Como encaminhamento, ficou acordada a formação de um grupo técnico para acompanhar a construção de fluxos e protocolos. O trabalho deverá orientar a atuação das unidades envolvidas e melhorar a articulação entre os serviços.

A reunião contou com a participação de representantes da Secretaria de Estado de Saúde (SES), da Secretaria Municipal de Saúde (SMS), do Ministério Público de Mato Grosso (MPMT), de profissionais de saúde e da equipe técnica da ALMT.
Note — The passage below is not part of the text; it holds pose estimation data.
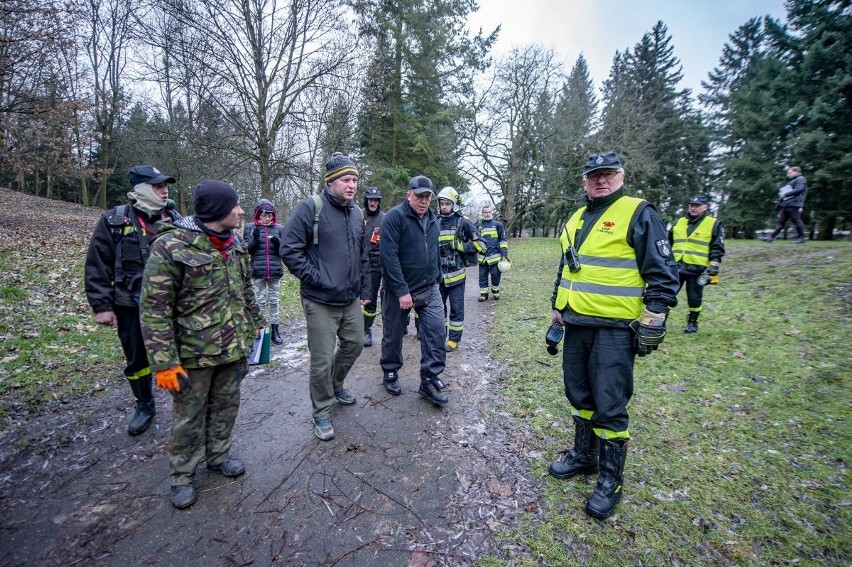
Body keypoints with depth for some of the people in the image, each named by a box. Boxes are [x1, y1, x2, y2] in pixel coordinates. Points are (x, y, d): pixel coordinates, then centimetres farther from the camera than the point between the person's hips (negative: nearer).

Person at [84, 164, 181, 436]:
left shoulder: (175, 220, 0)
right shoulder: (114, 221, -5)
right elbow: (97, 268, -3)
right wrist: (102, 306, -7)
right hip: (131, 306, 0)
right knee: (136, 360, 15)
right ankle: (145, 406, 35)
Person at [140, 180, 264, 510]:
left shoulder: (235, 243, 3)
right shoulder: (171, 246, -18)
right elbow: (154, 310, -17)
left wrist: (256, 325, 17)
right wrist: (164, 362, -18)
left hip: (233, 347, 6)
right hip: (194, 353, -5)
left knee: (226, 405, 20)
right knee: (189, 416, 12)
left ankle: (218, 455, 42)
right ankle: (181, 476, 34)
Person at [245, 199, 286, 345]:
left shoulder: (278, 228, 5)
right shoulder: (250, 227, 2)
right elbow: (245, 249, 2)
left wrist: (278, 243, -15)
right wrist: (254, 240, -17)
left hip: (275, 270, 1)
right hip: (258, 271, -1)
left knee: (274, 300, 8)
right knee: (260, 300, 8)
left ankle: (275, 329, 15)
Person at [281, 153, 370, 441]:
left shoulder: (356, 213, 10)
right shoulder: (310, 208, -13)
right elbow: (290, 250, -15)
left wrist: (365, 290, 14)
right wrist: (316, 279, -15)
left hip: (351, 300, 7)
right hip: (321, 302, -7)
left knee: (354, 345, 19)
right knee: (322, 360, 2)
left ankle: (336, 384, 47)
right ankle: (321, 414, 22)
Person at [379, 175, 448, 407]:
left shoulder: (433, 219, 9)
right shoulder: (394, 216, -14)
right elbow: (389, 256, -21)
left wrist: (436, 279, 17)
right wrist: (402, 291, -23)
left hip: (430, 289, 6)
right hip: (399, 290, -5)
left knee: (436, 331, -2)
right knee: (393, 334, 10)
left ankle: (430, 380, 10)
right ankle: (390, 372, 32)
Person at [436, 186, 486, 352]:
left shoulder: (463, 223, -7)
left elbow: (480, 245, -10)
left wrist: (460, 246, -16)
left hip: (455, 274, -5)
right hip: (438, 273, 5)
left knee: (456, 308, 5)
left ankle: (454, 339, 17)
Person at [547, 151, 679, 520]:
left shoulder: (639, 214, -7)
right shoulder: (576, 219, 14)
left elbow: (663, 272, -10)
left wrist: (653, 321, -15)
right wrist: (557, 307, 19)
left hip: (615, 328, -7)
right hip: (577, 324, 7)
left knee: (609, 405, 0)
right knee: (579, 394, 17)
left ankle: (610, 480, 18)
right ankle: (583, 456, 36)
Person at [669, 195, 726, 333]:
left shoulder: (713, 224, 2)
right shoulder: (679, 222, 13)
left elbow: (717, 247, 0)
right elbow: (669, 243, 20)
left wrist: (714, 264, -10)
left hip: (697, 268, -3)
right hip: (676, 266, 3)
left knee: (694, 298, 6)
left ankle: (692, 322, 22)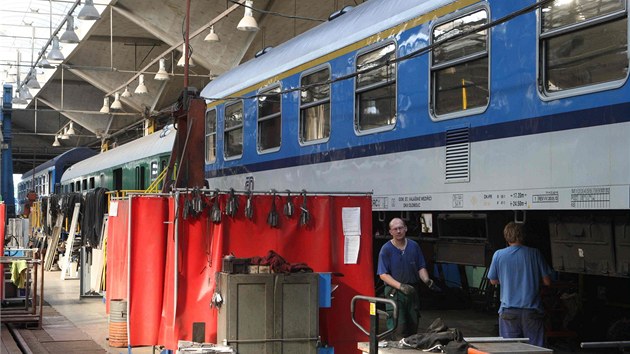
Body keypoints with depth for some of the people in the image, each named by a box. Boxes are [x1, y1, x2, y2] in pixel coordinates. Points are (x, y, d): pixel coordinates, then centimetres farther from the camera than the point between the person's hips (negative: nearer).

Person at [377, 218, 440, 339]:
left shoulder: (414, 246, 7)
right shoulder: (386, 249, -6)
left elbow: (421, 267, 12)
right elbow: (383, 274, -9)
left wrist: (427, 281, -9)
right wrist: (401, 286, -21)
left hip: (412, 291, 5)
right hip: (394, 293, -4)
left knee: (413, 326, 10)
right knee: (398, 328, -11)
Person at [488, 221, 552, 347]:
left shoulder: (498, 255, 0)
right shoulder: (535, 253, -1)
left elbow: (493, 281, 12)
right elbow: (547, 282, 4)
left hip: (509, 312, 0)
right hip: (532, 311, 0)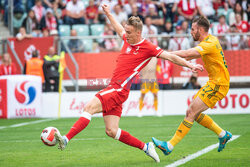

Dasos UPAS 24h em MT: ofertas de leitos

Município | Porte | Leitos de Observação | Leitos de Urgência

Cuiabá | 4 UPAs – Porte III | 60 | 16

Várzea Grande | 1 UPA – III (IPASE) e 1 UPA I | 26 | 7

Poconé | 1 UPA – Porte I | 7 | 2

Barra do Garças | 1 UPA – Porte II | 11 | 3

Juína | 1 UPA I | 7 | 2

Cáceres | 1 UPA – Porte II | 11 | 3

Rondonópolis | 1 UPA III | 15 | 4

Primavera do Leste | 1 UPA II | 11 | 3

Sorriso | 1 UPA | 7 | 2

Sinop | 1 UPA II | 11 | 3

Total de 166 leitos de observação e 45 leitos de urgência (Fonte: Portaria 065/2025/GBSES/MT. Posição de setembro de 2025).